STORY BEHIND THE ART OF DICK RAUH
17th Annual International
American Society of Botanical Artists at The Horticultural Society of New York
Mullein infructescence
Verbascum thapsus
The first impression you get from the infructation of mullein is of a long brown rod, loaded with capsules. The more I looked, the less this impressed me as a subject, and the mullein sat with my collection of dry fruits as I passed it over for more intriguing material. Then I looked more closely, through a loupe, and as often happens, it began to send out “paint me’ signals. I was energized to show the septicidal capsules, their unusual form curving in at the split, the slightly greenish background pubescence, and those few capsules opened into five armed stars. How to accomplish the feeling of both aspects, a column of fruits and the individual forms of the capsules, led to painting a section of the tall fruiting stem. As usual for me I felt obliged to enlarge the plant, both to make it easier for me to see and paint the details, but also to make what would be for most viewers a dull, forgettable remnant into an exercise of botanical revelation – the subtle, but present, interlocking Fibonacci spirals, the variety of stages in the two-parted capsules that split on the septum, and the subtle range of color.

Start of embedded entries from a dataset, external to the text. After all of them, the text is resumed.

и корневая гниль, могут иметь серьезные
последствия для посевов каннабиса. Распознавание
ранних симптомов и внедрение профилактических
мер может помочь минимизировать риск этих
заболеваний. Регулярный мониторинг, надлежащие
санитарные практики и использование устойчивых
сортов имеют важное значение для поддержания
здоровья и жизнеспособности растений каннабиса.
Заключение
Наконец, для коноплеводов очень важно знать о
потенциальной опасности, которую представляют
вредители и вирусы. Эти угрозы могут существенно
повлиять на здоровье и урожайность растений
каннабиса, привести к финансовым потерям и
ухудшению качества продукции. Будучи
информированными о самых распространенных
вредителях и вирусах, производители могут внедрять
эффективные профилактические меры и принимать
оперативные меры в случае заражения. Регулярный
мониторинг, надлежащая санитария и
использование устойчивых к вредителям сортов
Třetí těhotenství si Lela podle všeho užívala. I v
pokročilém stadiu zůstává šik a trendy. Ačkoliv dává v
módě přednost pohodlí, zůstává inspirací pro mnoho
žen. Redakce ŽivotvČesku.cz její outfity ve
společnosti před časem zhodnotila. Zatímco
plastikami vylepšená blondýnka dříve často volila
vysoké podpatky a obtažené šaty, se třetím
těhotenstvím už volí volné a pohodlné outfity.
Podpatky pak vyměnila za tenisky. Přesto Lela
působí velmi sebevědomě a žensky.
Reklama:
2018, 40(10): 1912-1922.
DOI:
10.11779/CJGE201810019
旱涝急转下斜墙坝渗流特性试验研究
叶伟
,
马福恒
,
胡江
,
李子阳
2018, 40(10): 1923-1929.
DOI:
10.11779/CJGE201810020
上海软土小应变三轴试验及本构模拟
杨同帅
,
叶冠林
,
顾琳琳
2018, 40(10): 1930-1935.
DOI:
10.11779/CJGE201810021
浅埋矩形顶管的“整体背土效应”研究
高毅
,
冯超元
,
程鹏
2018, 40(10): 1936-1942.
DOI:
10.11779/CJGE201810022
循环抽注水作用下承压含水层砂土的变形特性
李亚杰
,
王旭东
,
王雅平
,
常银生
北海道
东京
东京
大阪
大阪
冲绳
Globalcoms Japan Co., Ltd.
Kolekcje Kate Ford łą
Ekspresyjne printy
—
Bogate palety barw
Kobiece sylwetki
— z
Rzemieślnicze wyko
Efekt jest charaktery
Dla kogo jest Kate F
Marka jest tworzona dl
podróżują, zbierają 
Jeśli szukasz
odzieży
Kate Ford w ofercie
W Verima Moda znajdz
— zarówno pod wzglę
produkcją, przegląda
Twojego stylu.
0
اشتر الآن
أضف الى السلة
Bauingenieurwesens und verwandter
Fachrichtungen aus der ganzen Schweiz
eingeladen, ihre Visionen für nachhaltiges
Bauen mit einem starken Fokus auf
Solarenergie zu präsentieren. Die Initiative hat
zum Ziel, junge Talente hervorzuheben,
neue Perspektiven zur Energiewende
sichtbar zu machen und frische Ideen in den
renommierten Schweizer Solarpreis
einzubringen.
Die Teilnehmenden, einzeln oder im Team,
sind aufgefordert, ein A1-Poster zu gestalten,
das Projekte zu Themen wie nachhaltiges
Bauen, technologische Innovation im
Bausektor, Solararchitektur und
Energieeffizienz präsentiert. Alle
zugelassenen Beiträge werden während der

My process involves first drawing an almost stick figure but accurate one-to-one drawing, setting up the model in a gray shadow box, lit with an Ott light. I tend to flesh this out, this time about three times up, checking the details through a magnifying lamp lens, and taking multiple shots with my digital camera to affirm the details. This drawing is enlarged to final size determined by the longest dimension that will fit on a full sheet of Arches 300 pound hot press watercolor paper, and again details and relationships adjusted, until a final single line drawing is traced to final size, and then painted. As always, a recurring theme in my work is the desire to make the viewer more aware of the less spectacular side of nature, and to find the hidden beauty available in even the most unprepossessing stages of a plant’s life cycle.